Autismo é doença mental por definição.

Robson Fernando de Souza disse...

Anônimo(a) de 15/10/2019 16:46, o artigo fala da luta dos próprios autistas. Mães e pais de autistas também participaram dos esforços que o artigo descreve, mas quem protagonizou mesmo foram os próprios neurodiversos.

Marina disse...

Patrícia, vc pode explicar melhor essa frase do seu comentário?: "mas é possível uma pessoa ter, por exemplo DI (deficiência intelectual), transtornos motores e ter orientação sexual homo". O q tem a ver a orientação sexual com o resto?Não entendi...

Felipe Roberto Martins disse...

Agradeço por compartilhar o texto conosco Lola!

Patrícia Lourenço Marttins disse...

Oi, Marina, pergunta muito pertinente! Muitas pessoas partem do pressuposto que o deficiente cognitivo e ou motor seja SEMPRE hétero, e isso nem sempre acontece. Tem uma outra instituição que meu filho frequenta semanalmente onde frequenta também um garoto down e homossexual. Na escola que ele frequenta diariamente, até o ano passado tinha uma moça (saiu da escola por ter conseguido uma vaga no mercado de trabalho, pelo auxílio da assistência social dessa mesma escola. O horário de trabalho era inconciliável com a frequência na escola, e ela optou pelo trabalho) com DI e transgênero. Tem um vídeo da Lorelay (canal Para tudo) que ela aborda isso e, com a licença da Lola, vou colocar o link para o vídeo aqui embaixo.
Lembrando ao Robson que EU TAMBÉM sou uma pessoa autista, só que muito tardiamente diagnosticada. Como sou muito falante e tenho uma certa fluência verbal e facilidade para abordar pessoas, ninguém me leva a sério quando digo isso. Mas tenho uma dificuldade INCRÍVEL de formar vínculos, embora seja profundamente afetuosa. Vivo esse drama, mas não me sinto mal por estar no espectro e com relação ao Pedro a única coisa que me "incomoda" (na vedade DÓI) é quando ele se auto agride. Felizmente isso diminuiu drasticamente, agora ele está com quase 22 anos. As pessoas com quem eu tenho um link real mesmo são o Pedro e o pai dele, que mora fora, em Brasília. Então, a minha "luta" é dupla. a pouco começou-se a falar de maneira menos rasa sobre autismo e as confusões são muitas, muitas mesmo.

O vídeo da Lore

https://www.youtube.com/watch?v=tMe1m6QxQRU&t=105s

Se não linkar é só entrar no canal dela e procurar pelo título: DEFICIENTE e GAY: SPECIAL - Lorelay Fox

Ainda sobre o tema: no excelente (e necessário) livro do espetacular Andrew Solomon "Longe da árvore" (indico fortemente) ele toca nesse ponto em praticamente todas as 10 identidades horizontais* que ele "disseca" no seu premiado livro. (*é assim que ele nomeia os personagens (reais) de cada um dos dez capítulos: down, autista, anão (me impactou DEMAIS), transgênero, prodígios, surdos, deficiência múltipla, esquizofrenia, pessoas que nasceram a partir de violência sexual.É um livro sobre minorias e sobre pessoas diferentes e sobre como a família e a sociedade interage com essas minorias, com essas "diferenças", singularidades, idiossincrasias, talvez, não encontro o adjetivo perfeito.

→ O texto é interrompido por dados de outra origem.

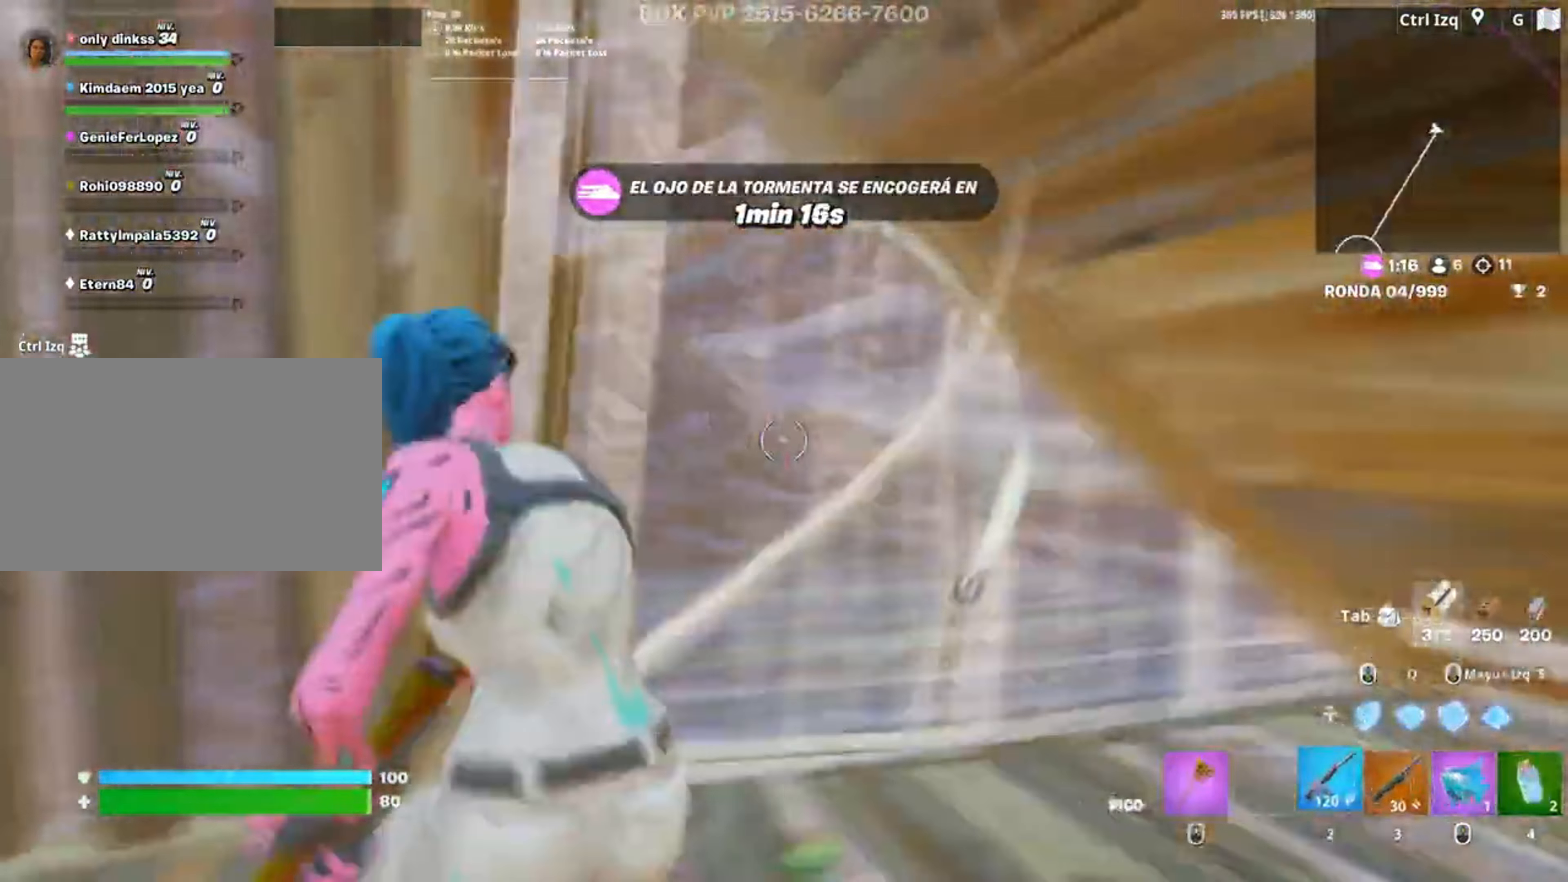
{"keys": ["a", "w"], "mouse": [], "events": [[17, "2", "down"], [50, "2", "up"], [150, "mouse_left", "up"], [183, "a", "down"], [183, "f", "down"], [250, "f", "up"], [250, "mouse_left", "down"], [250, "s", "up"], [350, "f", "down"], [350, "mouse_left", "up"], [383, "f", "up"], [483, "w", "down"]]}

Mais uma vez pedindo licença a Lola, link para um vídeo excelente sobre este livro, do canal Mão no livro

https://www.youtube.com/watch?v=7S1N9yy20Tg&t=3s

E para o texto abaixo, muito importante, também

"A reabilitação do afeto por Andrew Solomon" (Lolinha, se você ainda não, por favor, leia o livro!)

https://www.revistaamalgama.com.br/10/2013/longe-arvore-andrew-solomon/]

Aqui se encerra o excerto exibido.